▶ _PROVIDED INFORMATION_:
- Opening Delimiter -
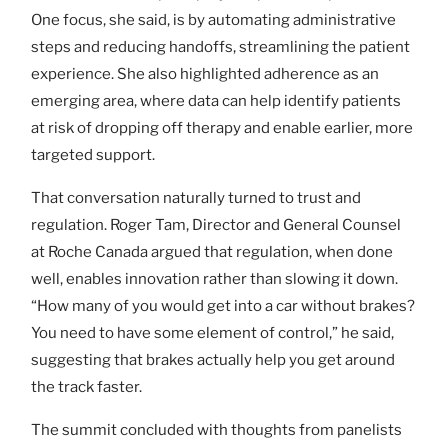
One focus, she said, is by automating administrative
steps and reducing handoffs, streamlining the patient
experience. She also highlighted adherence as an
emerging area, where data can help identify patients
at risk of dropping off therapy and enable earlier, more
targeted support.
That conversation naturally turned to trust and
regulation. Roger Tam, Director and General Counsel
at Roche Canada argued that regulation, when done
well, enables innovation rather than slowing it down.
“How many of you would get into a car without brakes?
You need to have some element of control,” he said,
suggesting that brakes actually help you get around
the track faster.
The summit concluded with thoughts from panelists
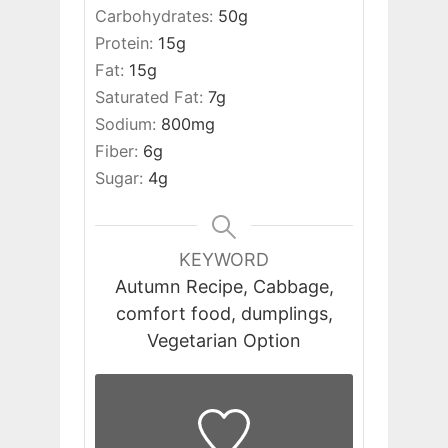
Carbohydrates:
50
g
Protein:
15
g
Fat:
15
g
Saturated Fat:
7
g
Sodium:
800
mg
Fiber:
6
g
Sugar:
4
g
KEYWORD
Autumn Recipe, Cabbage,
comfort food, dumplings,
Vegetarian Option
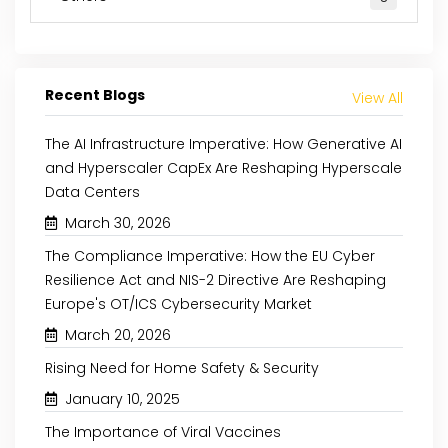
Recent Blogs
View All
The AI Infrastructure Imperative: How Generative AI
and Hyperscaler CapEx Are Reshaping Hyperscale
Data Centers
March 30, 2026
The Compliance Imperative: How the EU Cyber
Resilience Act and NIS-2 Directive Are Reshaping
Europe's OT/ICS Cybersecurity Market
March 20, 2026
Rising Need for Home Safety & Security
January 10, 2025
The Importance of Viral Vaccines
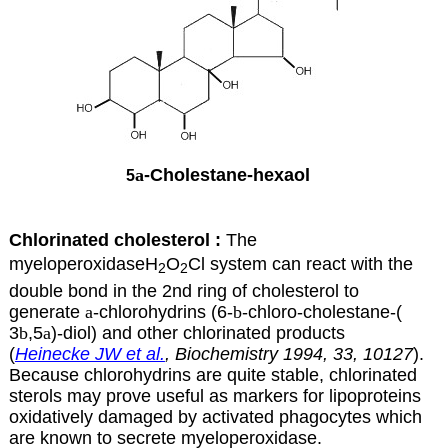
a
-Cholestane-hexaol
5
Chlorinated cholesterol :
The
myeloperoxidaseH
O
Cl system can react with the
2
2
double bond in the 2nd ring of cholesterol to
generate
a
-chlorohydrins
(6-
b
-chloro-cholestane-(
3
b
,5
a
)-diol) and other chlorinated products
(
Heinecke JW et al.
, Biochemistry 1994, 33, 10127
).
Because chlorohydrins are quite stable, chlorinated
sterols may prove useful as markers for lipoproteins
oxidatively damaged by activated phagocytes which
are known to secrete myeloperoxidase.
- Closing Delimiter -
▶ _EXERCISE_:
Reply with nothing but the number of lines in the entries above that hold the string "regulation".

▶ _WRITTEN RESPONSE_:
2